European cultures have never ascribed such mystical properties to the peach. By the time it was introduced to the West, an animistic worldview no longer prevailed, and there was little place for sacred plants. Classical mythology assigns attributes associated with the peach in Asia to other fruits instead, such as the apple and the pomegranate. Yet even in Europe, the peach has always carried somewhat mystical erotic associations. French names for particular varieties of peach especially bear this out… one variety is called teton de Venus, nipple of Venus.
Prunus persica takes its scientific name from Persia, now Iran, which was the gateway through which it passed from Asia to Europe. In the belief that the peach originally came from Persia, it was given this scientific name. Yet its botanical history and its mythological and cultural associations clearly place its origins in China.
Peaches were introduced to the New World early on in the days of colonialism. Once there, they spread faster than the colonists, as Native Americans, taken with the peach, planted them and traded them everywhere. William Penn, founder of a colony in the present day state of Pennsylvania, wrote that all the Native American plantations (many of the east coast tribes at the time were settled farmers) were growing peaches. That Penn found this worthy of remark implies that white farmers were not growing peaches at such an incredible rate.

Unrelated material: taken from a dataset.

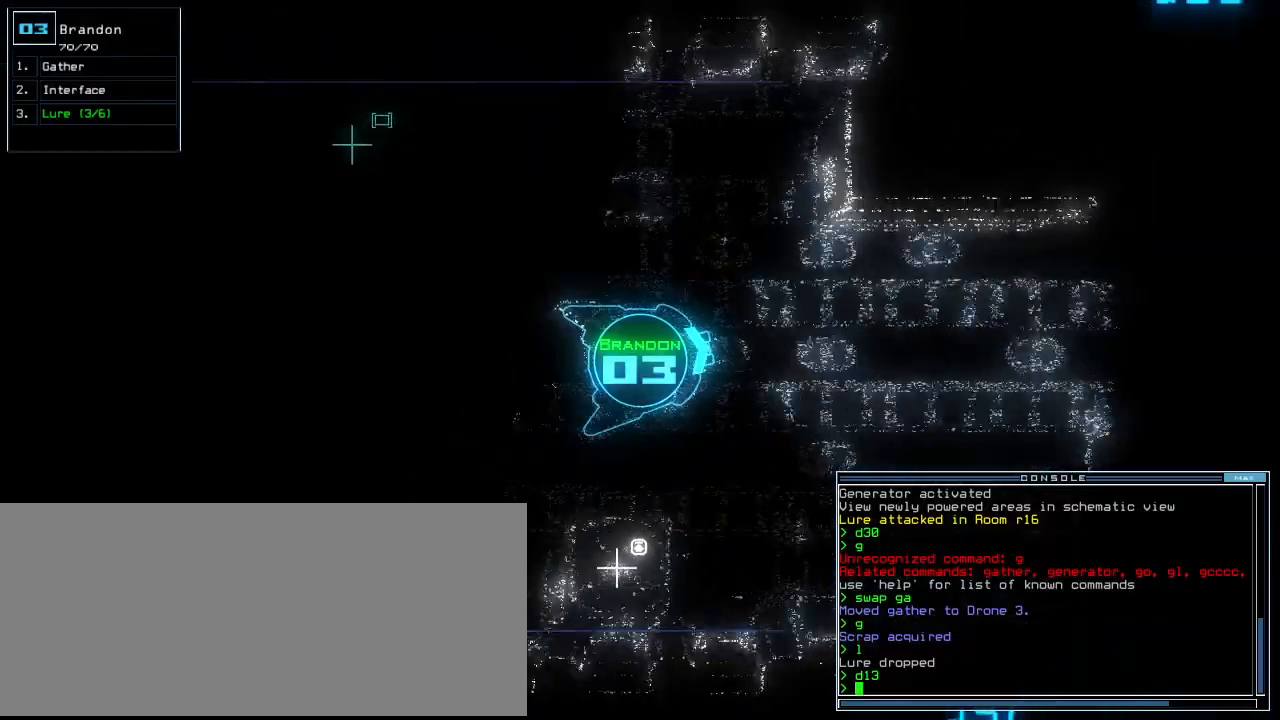
{"keys": ["up"], "events": [[40, "right", "down"], [140, "right", "up"]]}
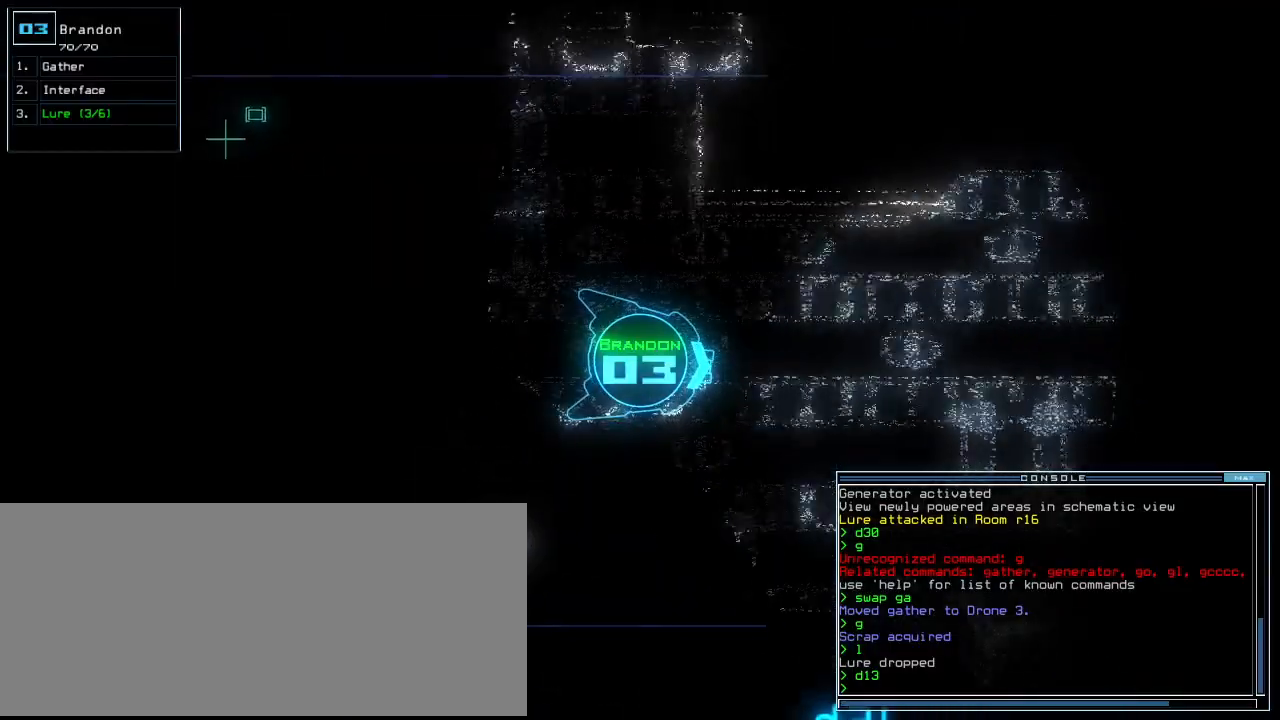
{"keys": ["up"], "events": [[260, "right", "down"], [460, "right", "up"]]}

Yet for the settlers too, peaches were a valuable commodity. One of the earliest foods to be widely canned, peaches were taken west by many a wagon train. During the California gold rush, peaches were in such demand that they sold for five dollars a can in Sacramento, a princely sum in the mid 1800s. To put it in perspective, the best paid laborers of the time earned about one or two dollars a day.
To know what prunus persica is, though, we do not really need to know all of its history. One bite of a ripe peach can convince even the most skeptical among us that it is a slice of heaven, the fruit of immortality.